Slokdarmkanker heeft een slechte overlevingskans. Dat kan beter, denkt Hanneke van Laarhoven, internist-oncoloog bij Amsterdam UMC. “We hopen de overlevingskans met 15 procent te verbeteren.” Met een 'Veelbelovende Zorg'-subsidie van bijna 8 miljoen euro van Zorginstituut Nederland en ZonMw wil Van Laarhoven onderzoeken of dit kan.

Na behandeling en operatie keert bij ongeveer de helft van de patiënten de ziekte terug.
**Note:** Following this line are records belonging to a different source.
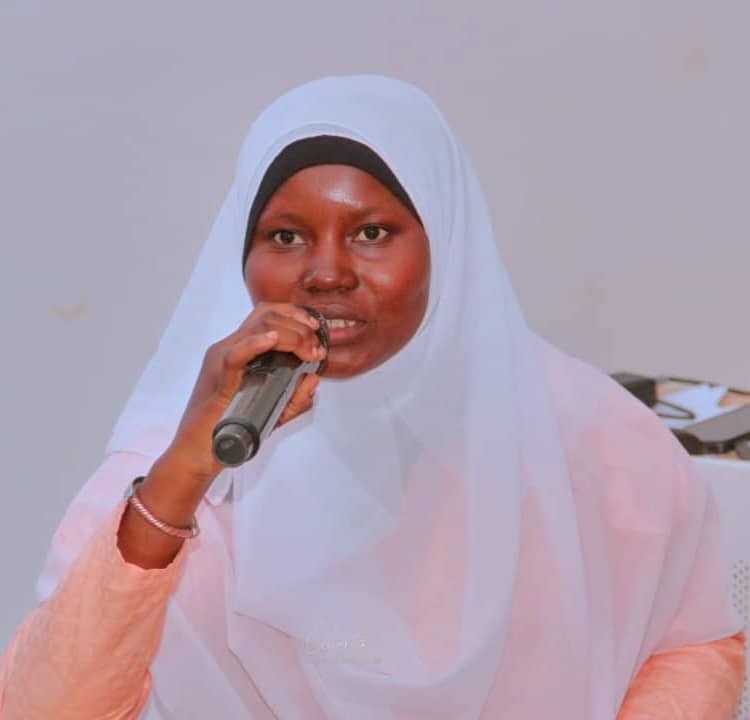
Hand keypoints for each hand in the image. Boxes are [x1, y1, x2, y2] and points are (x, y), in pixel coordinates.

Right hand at [159, 302, 325, 483]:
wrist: (197, 454)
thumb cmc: (228, 432)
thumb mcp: (272, 413)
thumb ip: (295, 397)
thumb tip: (314, 378)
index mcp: (238, 351)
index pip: (266, 315)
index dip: (293, 314)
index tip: (315, 330)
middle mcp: (227, 349)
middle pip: (266, 315)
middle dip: (299, 326)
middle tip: (315, 349)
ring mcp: (221, 361)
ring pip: (257, 327)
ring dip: (290, 335)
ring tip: (306, 350)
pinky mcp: (218, 379)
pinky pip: (236, 354)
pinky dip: (256, 343)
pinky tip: (273, 340)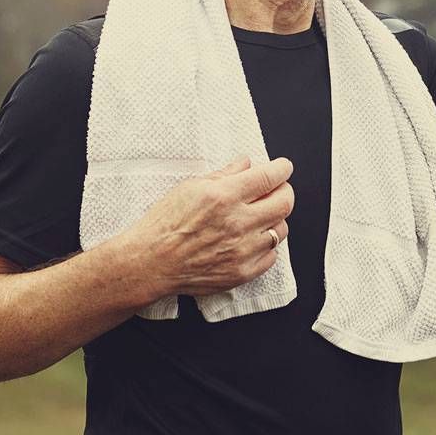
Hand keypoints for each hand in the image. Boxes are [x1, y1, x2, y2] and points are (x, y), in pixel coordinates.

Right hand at [131, 156, 294, 297]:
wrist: (150, 262)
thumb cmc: (164, 224)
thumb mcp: (190, 187)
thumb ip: (224, 174)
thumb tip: (246, 163)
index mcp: (224, 197)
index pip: (269, 177)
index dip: (282, 169)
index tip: (283, 167)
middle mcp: (237, 223)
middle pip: (284, 203)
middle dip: (285, 191)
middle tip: (278, 189)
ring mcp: (242, 250)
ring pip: (281, 230)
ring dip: (275, 219)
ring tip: (260, 216)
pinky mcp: (242, 272)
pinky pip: (271, 256)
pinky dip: (266, 245)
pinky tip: (251, 239)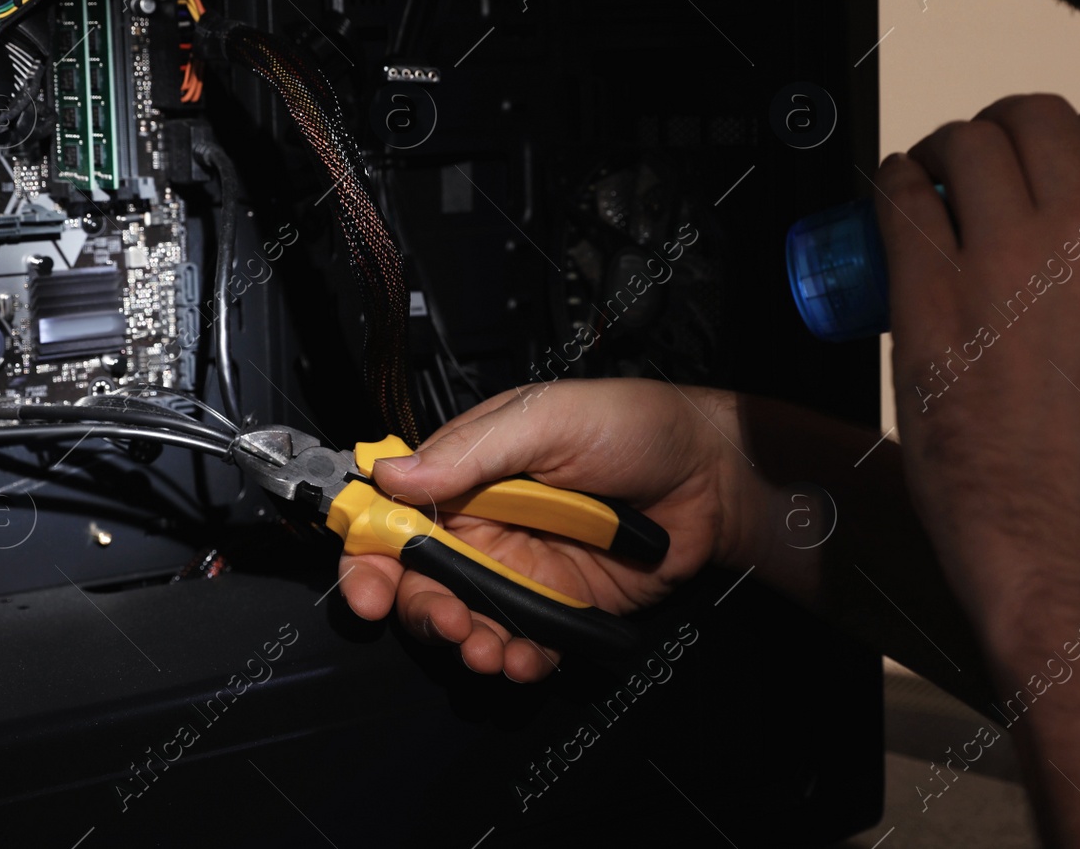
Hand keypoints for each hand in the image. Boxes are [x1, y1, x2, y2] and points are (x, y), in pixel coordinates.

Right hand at [336, 378, 741, 679]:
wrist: (711, 475)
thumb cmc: (632, 426)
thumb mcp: (546, 419)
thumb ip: (469, 451)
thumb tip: (390, 475)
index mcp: (464, 474)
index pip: (393, 516)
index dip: (369, 553)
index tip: (370, 589)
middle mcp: (482, 526)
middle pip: (418, 581)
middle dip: (419, 611)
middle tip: (446, 622)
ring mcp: (519, 570)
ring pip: (465, 620)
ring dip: (464, 643)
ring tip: (486, 648)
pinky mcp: (557, 607)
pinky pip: (520, 644)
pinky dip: (513, 660)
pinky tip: (522, 660)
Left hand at [874, 94, 1079, 640]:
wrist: (1073, 543)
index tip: (1065, 149)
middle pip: (1035, 117)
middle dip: (1006, 129)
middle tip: (983, 163)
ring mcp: (1004, 261)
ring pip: (963, 141)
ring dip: (943, 149)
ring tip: (932, 178)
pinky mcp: (929, 296)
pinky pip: (898, 196)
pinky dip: (893, 182)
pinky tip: (894, 199)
Van Laarhoven: “Die helft van de patiënten overleeft de terugkeer van slokdarmkanker vaak niet.” De te onderzoeken therapie richt zich op het blokkeren van de zogenaamde HER2-receptor. Van Laarhoven licht toe: “Die receptor is een zogenaamde antenne op een cel, die een signaal uitzendt dat de tumor vertelt dat hij mag groeien. 15 procent van de patiënten met slokdarmkanker heeft deze HER2-receptor. Als we dat signaal blokkeren, verbetert dat mogelijk de overlevingskans voor deze groep.”
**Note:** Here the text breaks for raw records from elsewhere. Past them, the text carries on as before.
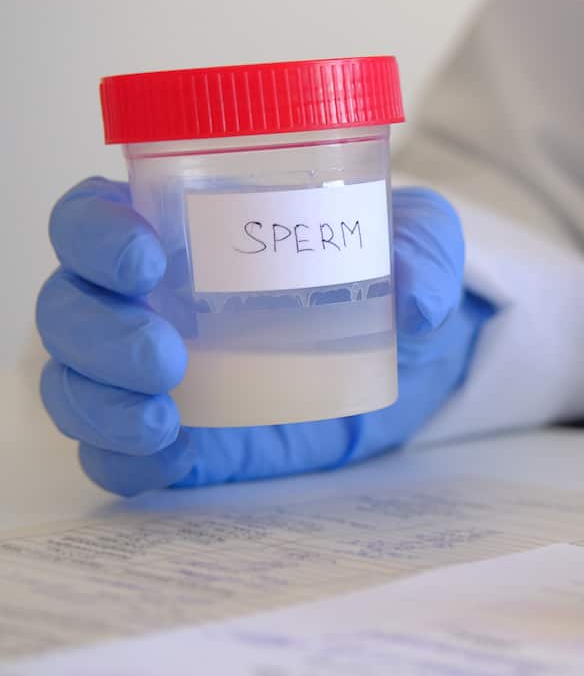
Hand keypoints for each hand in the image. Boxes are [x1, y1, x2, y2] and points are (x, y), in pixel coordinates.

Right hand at [37, 179, 490, 494]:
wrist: (413, 355)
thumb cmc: (392, 270)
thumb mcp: (422, 242)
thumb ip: (424, 251)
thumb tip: (413, 294)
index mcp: (181, 226)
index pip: (94, 217)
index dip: (94, 232)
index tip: (144, 255)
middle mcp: (148, 298)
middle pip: (68, 306)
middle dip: (96, 331)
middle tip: (164, 353)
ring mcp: (156, 374)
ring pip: (73, 383)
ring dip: (98, 402)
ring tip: (164, 419)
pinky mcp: (181, 440)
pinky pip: (115, 456)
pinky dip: (120, 458)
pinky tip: (165, 455)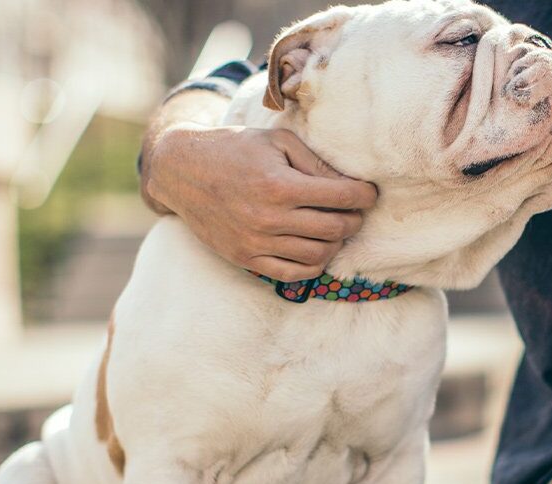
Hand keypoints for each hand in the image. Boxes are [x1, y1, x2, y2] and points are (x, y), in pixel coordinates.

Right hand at [141, 125, 377, 281]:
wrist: (182, 171)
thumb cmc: (234, 149)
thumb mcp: (277, 141)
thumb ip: (315, 162)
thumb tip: (351, 182)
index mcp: (279, 184)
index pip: (342, 197)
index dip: (365, 195)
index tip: (370, 193)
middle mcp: (268, 218)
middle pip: (335, 228)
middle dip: (355, 219)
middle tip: (355, 210)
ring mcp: (256, 242)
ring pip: (319, 254)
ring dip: (336, 243)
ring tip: (336, 227)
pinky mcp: (245, 258)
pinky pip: (292, 273)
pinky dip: (314, 265)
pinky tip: (317, 248)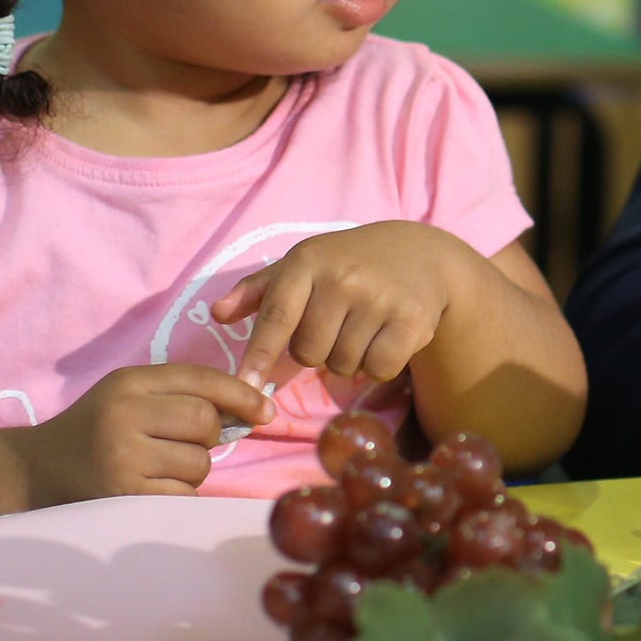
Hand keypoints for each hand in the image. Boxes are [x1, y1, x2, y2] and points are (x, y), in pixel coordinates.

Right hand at [16, 363, 274, 506]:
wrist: (31, 474)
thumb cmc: (93, 430)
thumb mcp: (127, 395)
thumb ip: (179, 393)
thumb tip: (249, 410)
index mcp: (128, 383)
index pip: (200, 379)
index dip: (240, 393)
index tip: (265, 411)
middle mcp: (124, 416)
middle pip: (205, 421)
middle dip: (209, 435)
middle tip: (184, 443)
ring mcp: (122, 459)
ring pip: (198, 463)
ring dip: (191, 469)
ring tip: (157, 467)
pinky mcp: (123, 498)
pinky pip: (181, 496)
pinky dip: (176, 495)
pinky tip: (149, 489)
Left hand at [211, 222, 460, 389]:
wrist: (422, 254)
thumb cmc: (350, 263)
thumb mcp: (305, 265)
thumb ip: (258, 291)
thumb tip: (217, 314)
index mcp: (308, 261)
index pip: (277, 317)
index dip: (259, 355)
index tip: (244, 386)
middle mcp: (343, 277)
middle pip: (309, 353)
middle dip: (318, 349)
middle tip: (338, 323)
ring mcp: (379, 298)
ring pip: (343, 365)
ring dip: (350, 356)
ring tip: (365, 326)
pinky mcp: (411, 320)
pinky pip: (378, 369)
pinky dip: (380, 364)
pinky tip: (387, 336)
Signaal voor tumorgroei uitzetten

De onderzoeksgroep wil de medicijnen pertuzumab en trastuzumab toevoegen aan de standaard CROSS-behandeling die bestaat uit chemotherapie, bestraling en een operatie. “In het laboratorium werken deze medicijnen erg goed, maar we weten niet zeker of het in de praktijk net zo goed uitpakt. Dat gaan we in dit project onderzoeken. We verwachten een verbetering van de overlevingskans met 15 procent. Dat is veel, maar we willen echt dat deze behandeling een belangrijk resultaat geeft. De toevoeging van pertuzumab en trastuzumab maakt de behandeling duurder en voor de patiënt intensiever”, aldus Van Laarhoven.

Kosteneffectief

Naast de positieve resultaten voor de overlevingskans, verwacht Van Laarhoven een positief effect voor de kosteneffectiviteit van de behandeling van slokdarmkanker. In 2023 verloopt het patent van pertuzumab, waardoor het medicijn een paar jaar later waarschijnlijk goedkoper wordt. En dat niet alleen: de kwaliteit van leven van de patiënten die deze behandeling succesvol ondergaan, zal naar verwachting ten minste gelijk blijven. De verwachting voor de QALY’s (gewonnen levensjaren van goede kwaliteit) is erg goed. “Het onderzoek is belangrijk,” zegt Van Laarhoven, “omdat we, als de nieuwe behandeling werkt, de overleving van deze groep patiënten substantieel verbeteren, met behoud van kwaliteit van leven. We spreken voor deze groep dan echt over genezing. En wie weet: als onze verwachtingen blijken te kloppen, geeft dit onderzoek inspiratie om hetzelfde te doen bij andere HER2-positieve vormen van kanker.”